Without waiting for a rebuttal, he strode toward his own sector, entirely indifferent to their underlying complaints. He had secured the exact structural guarantee he required, and that was sufficient.
Returning to his personal tent, Hoederer briefed Ines and his core squad on the arrangement. He issued an immediate order to unearth every single explosive device remaining in their inventory, adopting a posture that suggested they were fully prepared to bring the entire mountain down on the enemy's heads.
Staring through the tent flap at the wave of fearless enemy soldiers throwing themselves against the wire, a trace of genuine curiosity entered his mind. What grand prize had Theresis promised to inspire this level of suicidal bravado?
What the mercenary captain failed to realize was that the motivation driving the opposing ranks was beautifully simple: cold, hard coin. The Regent's officers had guaranteed a massive sliding scale of bonuses—the faster the gateway was secured, the larger the payout for the surviving mercenaries.
As for the penalties tied to failure? The common soldiers hadn't been granted a clear breakdown of that specific variable. But evaluating the dark, ominous undertones woven into the commands delivered by the regular army officers, not a single mercenary possessed the courage to press for clarification.
As the frantic struggle along the ridge reached a screaming crescendo, neither side noticed a cluster of tiny, obscure black specks gathering within the high, freezing clouds above the valley.
In a world that had never developed traditional aerial warfare units, the eyes of every combatant remained glued strictly to the horizontal field, entirely consumed by the immediate threats that were actively trying to take their lives.
As for those distant dots in the heavens? The few scouts who happened to catch a glimpse assumed they were merely a flock of common wild fowl migrating across the peaks. Given the immense altitude, their silhouettes appeared entirely minuscule.

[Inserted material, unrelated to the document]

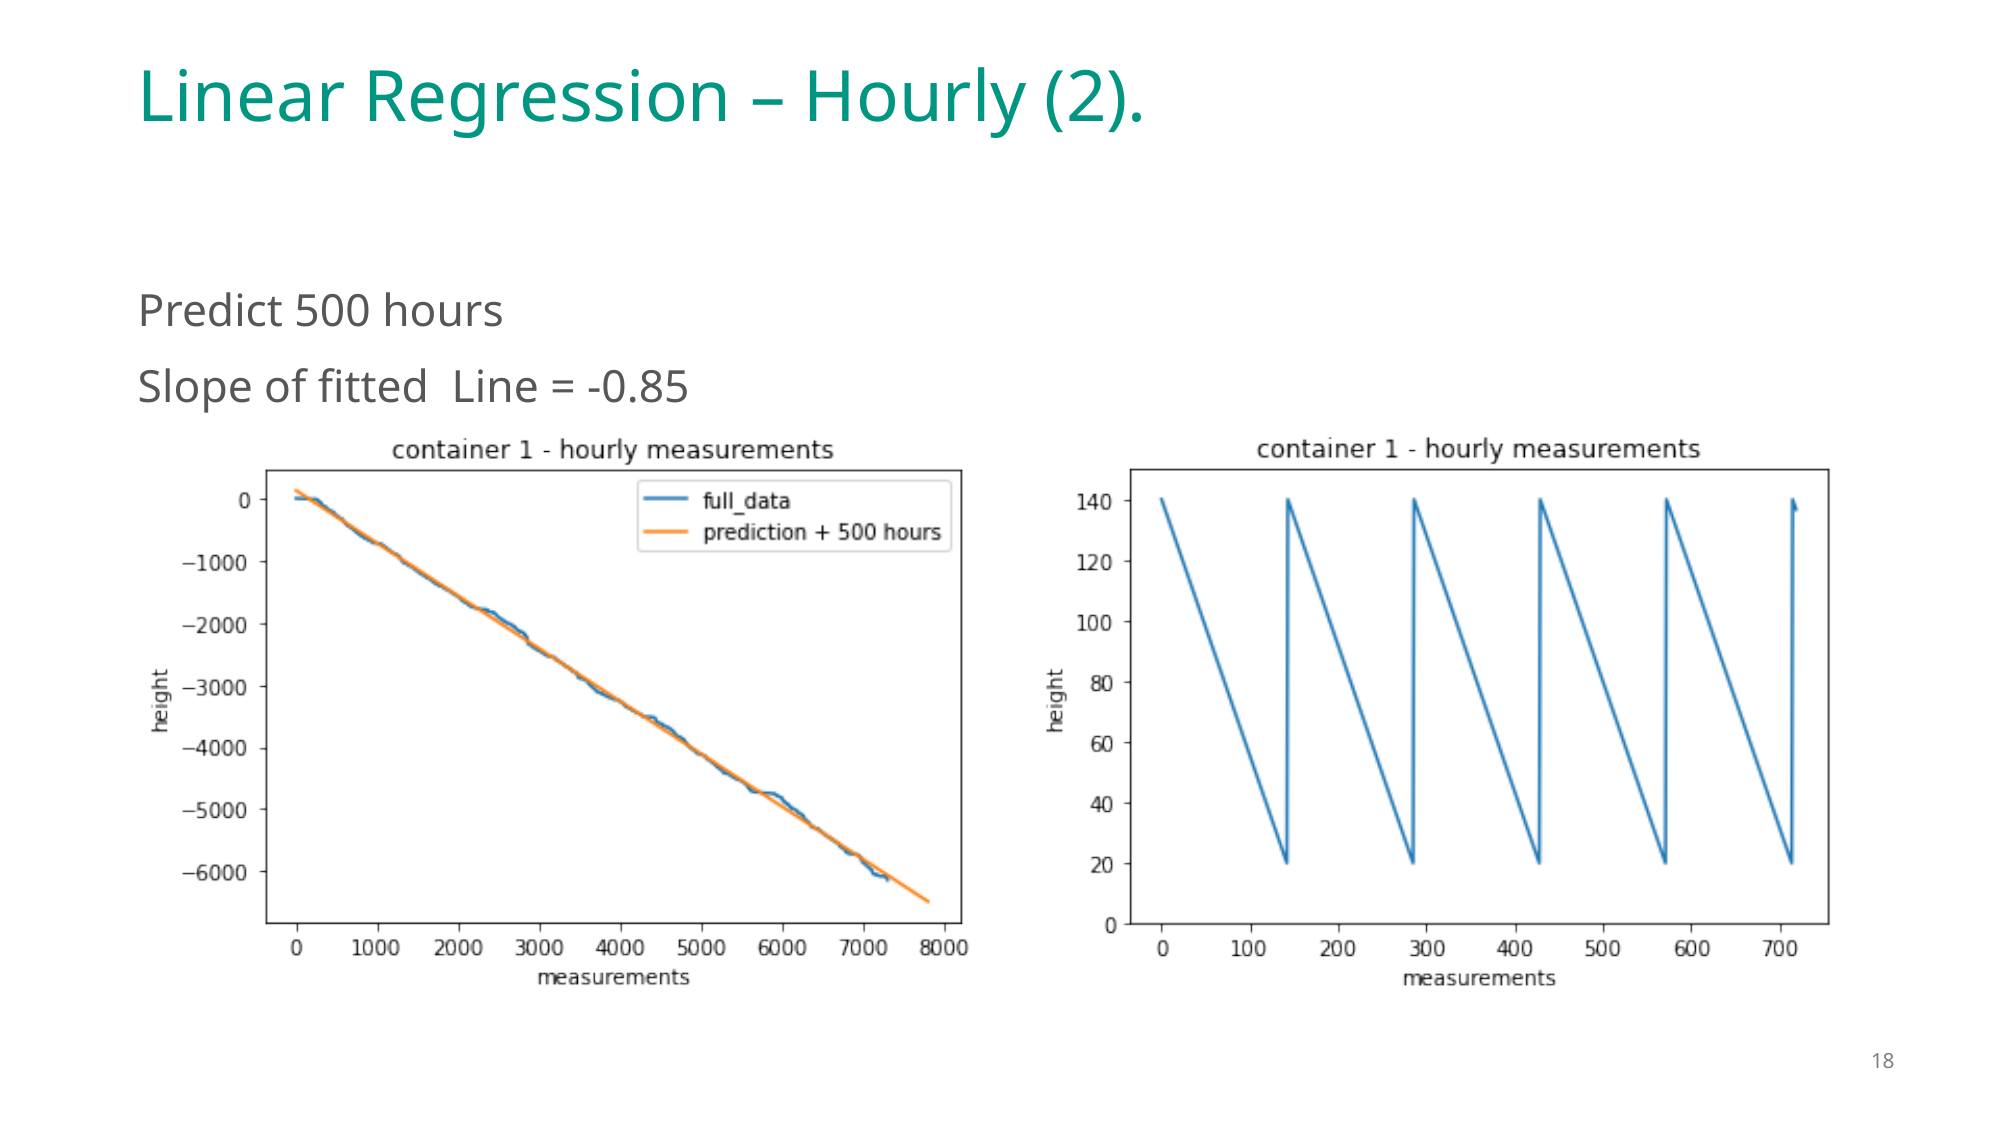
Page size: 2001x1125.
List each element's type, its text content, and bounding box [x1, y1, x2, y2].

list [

High above the chaos, Jeanne sat securely upon the back of her lead wyvern, looking down at the violent collision of steel and fire below. From her elevated vantage point, the raging armies resembled nothing more than a frantic colony of ants scattering across the dirt.
Had her visual acuity been even a fraction less refined, she would have struggled to distinguish the friendly vanguard from the advancing hostile lines at this distance.
Fortunately, her sight remained perfectly sharp, allowing her to isolate the precise boundary lines of the Babel defensive perimeter. Her eyes locked onto the dense mass of the Regent's Sarkaz forces gathering along the lower ridges, preparing for another massive forward surge.
Leaning forward with a bright, dangerous smile, the Saintess decided it was the perfect moment to deliver a thoroughly unexpected surprise to the battlefield.